■ Document extract:
=== Section Start ===
# Why are BBS RC's so cheap from VW's Drivers Gear?



## Unique Bora (Jul 19, 2002)

I was at my local dealership today and saw that the same 18" BBS RC wheel that is on the 337 is like $370....thats even cheaper than the 16" BBS RXII! One of the guys there told me they go for $500+ when they are straight from BBS without the VW centercaps....why is this? Because they aren't as wide? These are some really sweet wheels and I was under the impression they are at least 800 bucks per wheel from the dealer...


----------



## Unique Bora (Jul 19, 2002)

*Re: Why are BBS RC's so cheap from VW's Drivers Gear? (Unique Bora)*

Anyone?


----------



## Deception (Oct 5, 2000)

*Re: Why are BBS RC's so cheap from VW's Drivers Gear? (Unique Bora)*

You sure that wasn't a misprint?


----------



## Unique Bora (Jul 19, 2002)

*Re: Why are BBS RC's so cheap from VW's Drivers Gear? (Deception)*

Positive....go to your VW dealership and look, I was as suprised as you are....from a few texers they've told me they aren't as wide as direct BBS RC's but they are still RC's....they are $50 cheaper than the 16" RXII!!!!


----------



## StevieGTI337 (Aug 14, 2002)
=== Section End ===
■ Dataset content:
=== Section Start ===
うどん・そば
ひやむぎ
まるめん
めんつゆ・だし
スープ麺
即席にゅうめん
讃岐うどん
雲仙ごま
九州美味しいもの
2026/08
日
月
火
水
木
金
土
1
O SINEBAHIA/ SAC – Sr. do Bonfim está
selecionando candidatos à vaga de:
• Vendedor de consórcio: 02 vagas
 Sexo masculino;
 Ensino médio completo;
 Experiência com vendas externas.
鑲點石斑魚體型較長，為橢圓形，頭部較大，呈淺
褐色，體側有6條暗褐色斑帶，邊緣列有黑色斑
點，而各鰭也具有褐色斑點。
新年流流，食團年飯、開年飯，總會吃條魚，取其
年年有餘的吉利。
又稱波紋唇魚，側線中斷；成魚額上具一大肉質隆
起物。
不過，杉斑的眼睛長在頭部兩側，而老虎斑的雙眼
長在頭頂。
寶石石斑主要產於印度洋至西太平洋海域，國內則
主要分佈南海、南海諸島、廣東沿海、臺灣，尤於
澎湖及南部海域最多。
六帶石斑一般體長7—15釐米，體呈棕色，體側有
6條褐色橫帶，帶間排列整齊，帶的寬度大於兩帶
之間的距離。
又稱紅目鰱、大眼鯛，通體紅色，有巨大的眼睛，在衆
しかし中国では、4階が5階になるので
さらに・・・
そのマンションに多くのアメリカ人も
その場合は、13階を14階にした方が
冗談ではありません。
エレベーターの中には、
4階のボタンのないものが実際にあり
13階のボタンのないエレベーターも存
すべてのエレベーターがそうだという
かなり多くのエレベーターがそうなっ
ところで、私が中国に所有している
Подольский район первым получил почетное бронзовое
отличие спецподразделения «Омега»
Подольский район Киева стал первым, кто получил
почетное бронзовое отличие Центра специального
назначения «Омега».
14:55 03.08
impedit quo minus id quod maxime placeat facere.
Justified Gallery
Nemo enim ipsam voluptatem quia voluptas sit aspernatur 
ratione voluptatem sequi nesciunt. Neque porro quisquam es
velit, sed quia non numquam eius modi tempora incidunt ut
=== Section End ===
■ Work to complete:
1) From the forum thread on BBS RC wheel prices above, translate the sentence "You sure that wasn't a misprint?" into Spanish.
2) Repeat the passage of the BBS RC wheel price thread starting with "# Why are BBS" and going on through "from the dealer...", matching it character for character.

■ Task-by-task solutions:
1) ¿Seguro que no era un error de imprenta?

2)
# Why are BBS RC's so cheap from VW's Drivers Gear?



## Unique Bora (Jul 19, 2002)

I was at my local dealership today and saw that the same 18" BBS RC wheel that is on the 337 is like $370....thats even cheaper than the 16" BBS RXII! One of the guys there told me they go for $500+ when they are straight from BBS without the VW centercaps....why is this? Because they aren't as wide? These are some really sweet wheels and I was under the impression they are at least 800 bucks per wheel from the dealer...